### Required action
Find the lines of the listing that contain the string "tamaño", and return them.

### Data to process
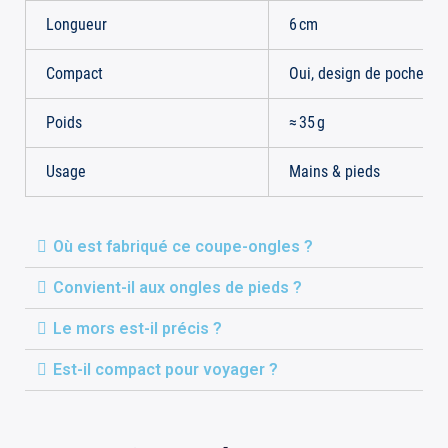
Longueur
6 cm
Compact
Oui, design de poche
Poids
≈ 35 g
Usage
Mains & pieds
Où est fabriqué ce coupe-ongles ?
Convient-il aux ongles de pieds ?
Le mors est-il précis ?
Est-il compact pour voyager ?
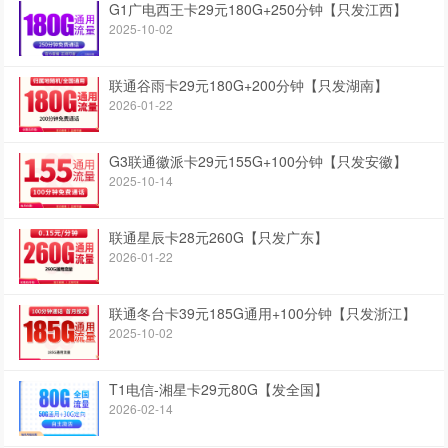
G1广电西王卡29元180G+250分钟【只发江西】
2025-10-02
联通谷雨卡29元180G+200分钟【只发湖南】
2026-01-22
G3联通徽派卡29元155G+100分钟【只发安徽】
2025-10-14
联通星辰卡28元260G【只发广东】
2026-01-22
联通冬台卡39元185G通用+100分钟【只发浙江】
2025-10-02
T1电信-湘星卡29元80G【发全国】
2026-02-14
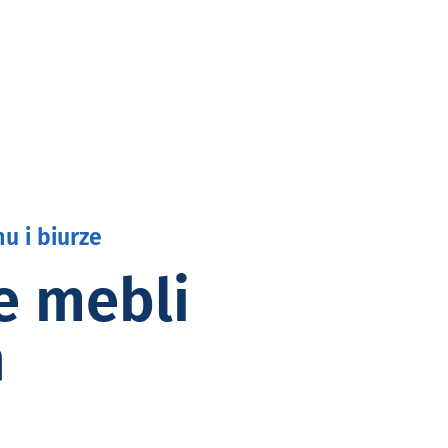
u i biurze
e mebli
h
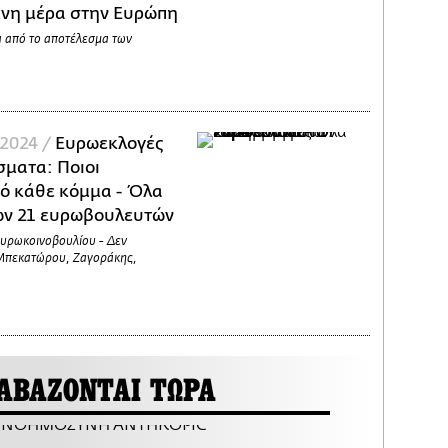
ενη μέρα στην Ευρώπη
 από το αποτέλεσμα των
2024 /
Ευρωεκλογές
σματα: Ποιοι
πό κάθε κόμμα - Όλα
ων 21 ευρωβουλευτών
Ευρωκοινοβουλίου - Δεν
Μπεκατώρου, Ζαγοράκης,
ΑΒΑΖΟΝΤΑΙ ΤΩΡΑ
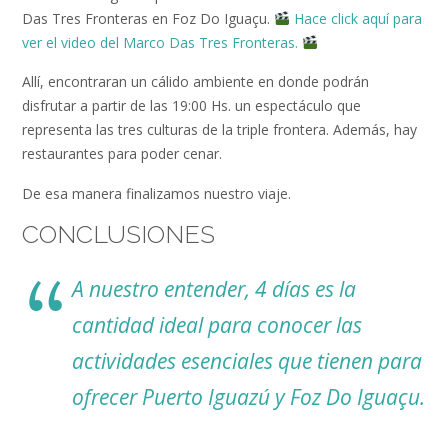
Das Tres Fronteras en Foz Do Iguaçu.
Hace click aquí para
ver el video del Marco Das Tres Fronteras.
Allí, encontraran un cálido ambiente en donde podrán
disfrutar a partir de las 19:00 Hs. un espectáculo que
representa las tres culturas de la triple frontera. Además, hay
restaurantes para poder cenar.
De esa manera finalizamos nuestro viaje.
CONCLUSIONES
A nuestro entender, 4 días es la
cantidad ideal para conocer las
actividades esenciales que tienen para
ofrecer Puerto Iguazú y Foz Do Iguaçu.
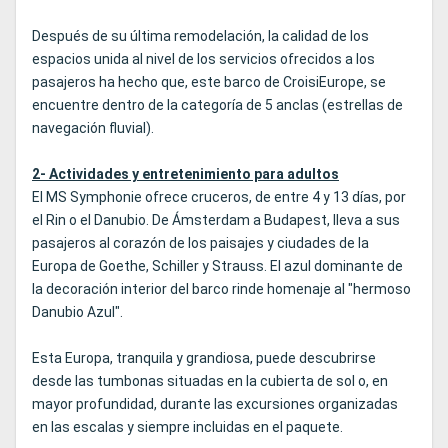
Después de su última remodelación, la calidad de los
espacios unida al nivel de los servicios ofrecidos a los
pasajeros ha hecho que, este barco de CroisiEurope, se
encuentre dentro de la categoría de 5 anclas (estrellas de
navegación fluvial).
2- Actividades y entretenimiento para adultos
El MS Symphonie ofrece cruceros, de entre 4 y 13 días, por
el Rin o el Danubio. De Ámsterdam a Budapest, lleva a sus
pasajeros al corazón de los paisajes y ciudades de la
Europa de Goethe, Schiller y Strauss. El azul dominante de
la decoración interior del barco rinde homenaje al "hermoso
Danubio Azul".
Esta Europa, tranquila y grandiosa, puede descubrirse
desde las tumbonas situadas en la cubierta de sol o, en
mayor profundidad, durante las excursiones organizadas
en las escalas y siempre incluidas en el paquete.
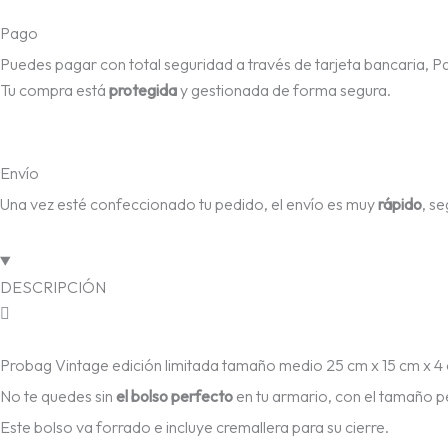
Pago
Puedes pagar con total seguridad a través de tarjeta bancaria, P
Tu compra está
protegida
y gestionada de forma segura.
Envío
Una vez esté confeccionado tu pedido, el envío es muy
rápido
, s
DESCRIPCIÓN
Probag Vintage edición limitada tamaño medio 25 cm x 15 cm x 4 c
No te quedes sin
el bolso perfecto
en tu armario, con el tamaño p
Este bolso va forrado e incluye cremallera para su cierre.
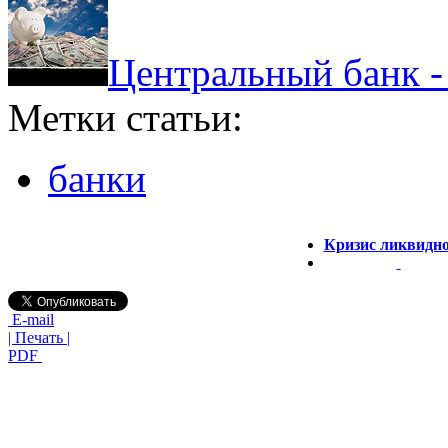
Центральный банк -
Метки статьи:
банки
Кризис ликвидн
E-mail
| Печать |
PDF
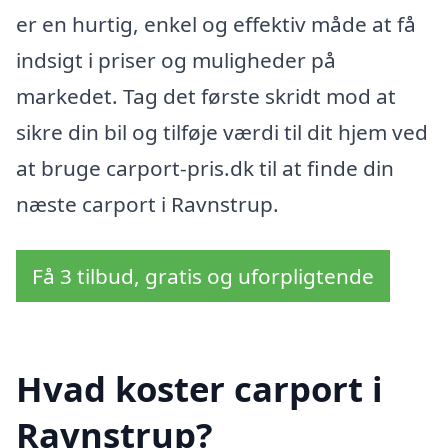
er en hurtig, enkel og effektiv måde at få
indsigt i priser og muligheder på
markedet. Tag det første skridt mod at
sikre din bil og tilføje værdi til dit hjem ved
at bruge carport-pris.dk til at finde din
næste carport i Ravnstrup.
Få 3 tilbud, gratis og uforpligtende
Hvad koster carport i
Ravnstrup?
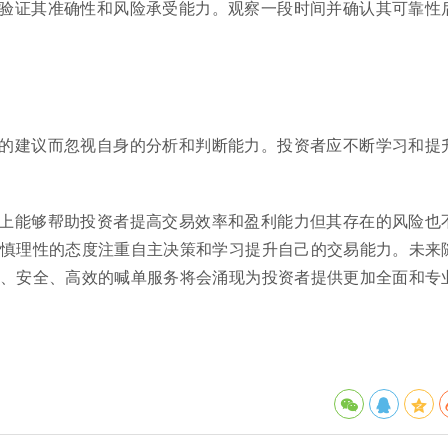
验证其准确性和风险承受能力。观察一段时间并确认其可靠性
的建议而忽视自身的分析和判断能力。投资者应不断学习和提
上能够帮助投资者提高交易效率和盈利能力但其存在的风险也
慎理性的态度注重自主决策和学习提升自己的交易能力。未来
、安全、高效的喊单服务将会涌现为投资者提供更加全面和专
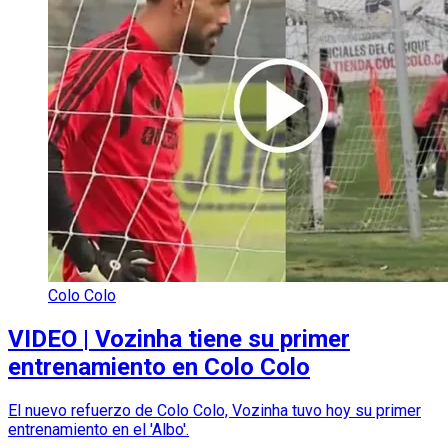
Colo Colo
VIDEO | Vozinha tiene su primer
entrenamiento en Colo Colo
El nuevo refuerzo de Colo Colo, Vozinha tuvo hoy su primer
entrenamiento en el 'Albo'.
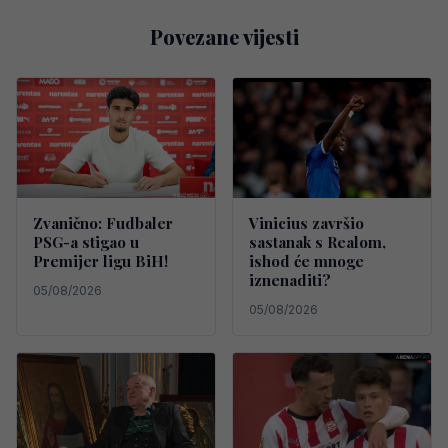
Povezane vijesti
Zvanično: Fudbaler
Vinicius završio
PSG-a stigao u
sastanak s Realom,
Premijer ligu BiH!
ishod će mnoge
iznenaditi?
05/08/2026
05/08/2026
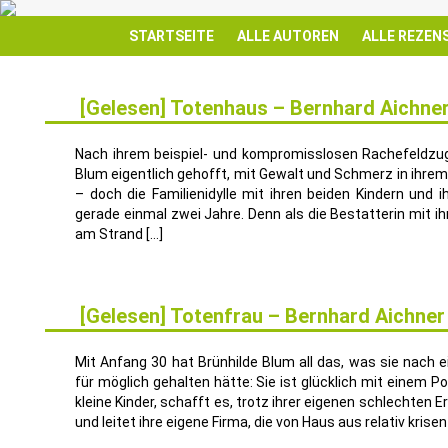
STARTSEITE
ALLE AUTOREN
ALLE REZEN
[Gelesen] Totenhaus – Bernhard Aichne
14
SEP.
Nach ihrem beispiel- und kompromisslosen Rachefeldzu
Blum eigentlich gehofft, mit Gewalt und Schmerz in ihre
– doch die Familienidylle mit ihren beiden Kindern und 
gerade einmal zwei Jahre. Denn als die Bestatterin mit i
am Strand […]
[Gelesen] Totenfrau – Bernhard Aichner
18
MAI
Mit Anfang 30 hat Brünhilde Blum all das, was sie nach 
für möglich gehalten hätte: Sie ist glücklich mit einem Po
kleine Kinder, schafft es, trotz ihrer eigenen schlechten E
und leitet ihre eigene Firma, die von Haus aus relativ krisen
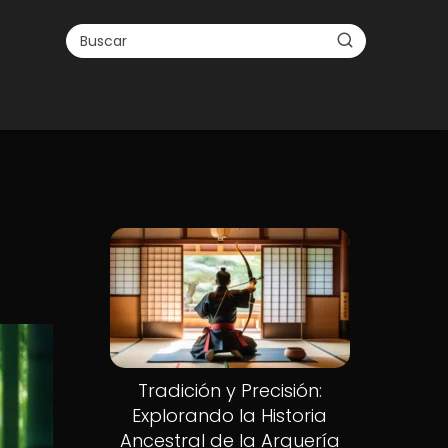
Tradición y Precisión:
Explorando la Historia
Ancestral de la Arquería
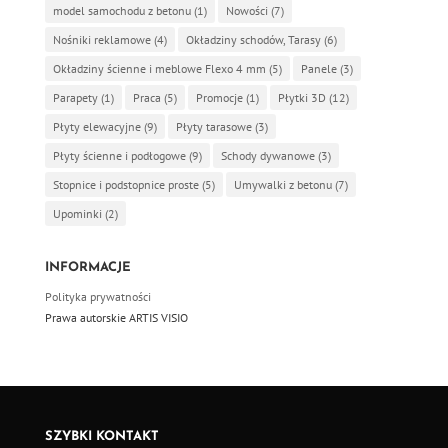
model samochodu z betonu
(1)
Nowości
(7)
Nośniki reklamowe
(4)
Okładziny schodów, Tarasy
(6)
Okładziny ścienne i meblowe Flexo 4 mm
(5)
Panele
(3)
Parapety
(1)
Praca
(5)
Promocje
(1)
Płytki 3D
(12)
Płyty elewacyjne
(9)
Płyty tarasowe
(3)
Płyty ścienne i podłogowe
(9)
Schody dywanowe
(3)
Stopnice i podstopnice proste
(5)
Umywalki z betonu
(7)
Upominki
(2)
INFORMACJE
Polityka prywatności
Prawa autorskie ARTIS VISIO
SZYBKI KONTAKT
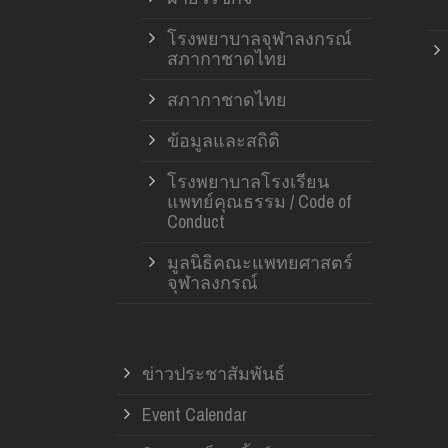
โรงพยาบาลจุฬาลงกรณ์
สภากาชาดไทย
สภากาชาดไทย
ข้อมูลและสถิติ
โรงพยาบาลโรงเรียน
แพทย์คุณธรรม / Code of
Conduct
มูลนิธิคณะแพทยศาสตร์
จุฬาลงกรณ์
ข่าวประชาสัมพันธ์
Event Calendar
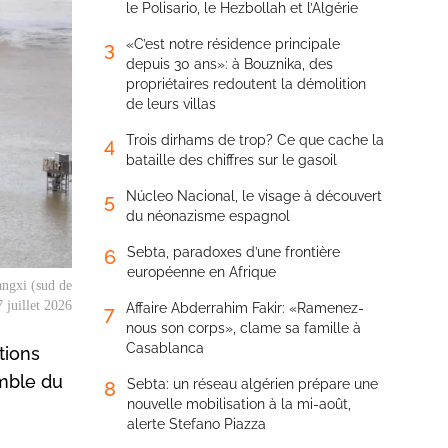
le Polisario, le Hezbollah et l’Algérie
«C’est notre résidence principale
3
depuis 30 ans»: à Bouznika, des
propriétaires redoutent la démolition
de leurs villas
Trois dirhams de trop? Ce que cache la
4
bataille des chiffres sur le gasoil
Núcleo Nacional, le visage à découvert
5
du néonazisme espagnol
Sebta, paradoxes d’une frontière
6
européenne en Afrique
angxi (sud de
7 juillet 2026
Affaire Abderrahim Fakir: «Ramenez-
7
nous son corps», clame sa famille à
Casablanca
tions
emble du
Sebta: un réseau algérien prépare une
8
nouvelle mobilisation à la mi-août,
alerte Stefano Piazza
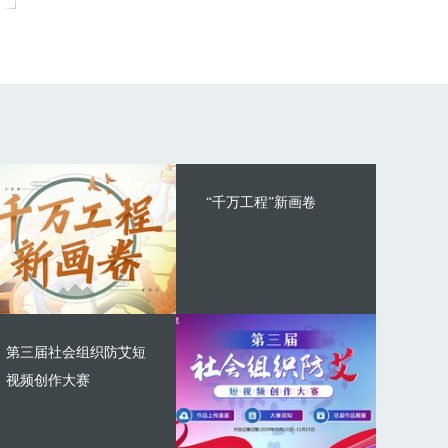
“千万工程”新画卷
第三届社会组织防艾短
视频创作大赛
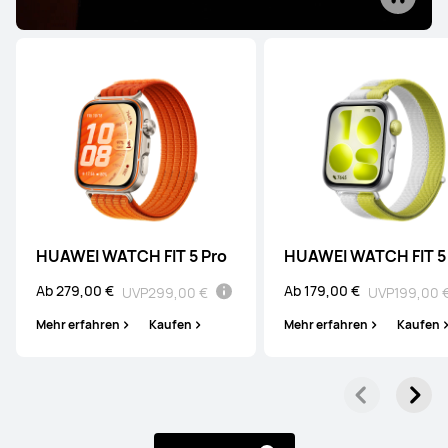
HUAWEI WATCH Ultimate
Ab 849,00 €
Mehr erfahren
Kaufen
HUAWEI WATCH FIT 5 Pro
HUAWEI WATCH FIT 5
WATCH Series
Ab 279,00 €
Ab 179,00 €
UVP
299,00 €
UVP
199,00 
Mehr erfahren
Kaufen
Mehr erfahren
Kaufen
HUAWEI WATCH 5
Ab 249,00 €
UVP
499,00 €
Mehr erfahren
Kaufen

### Solution
Probag Vintage edición limitada tamaño medio 25 cm x 15 cm x 4 c
en tu armario, con el tamaño p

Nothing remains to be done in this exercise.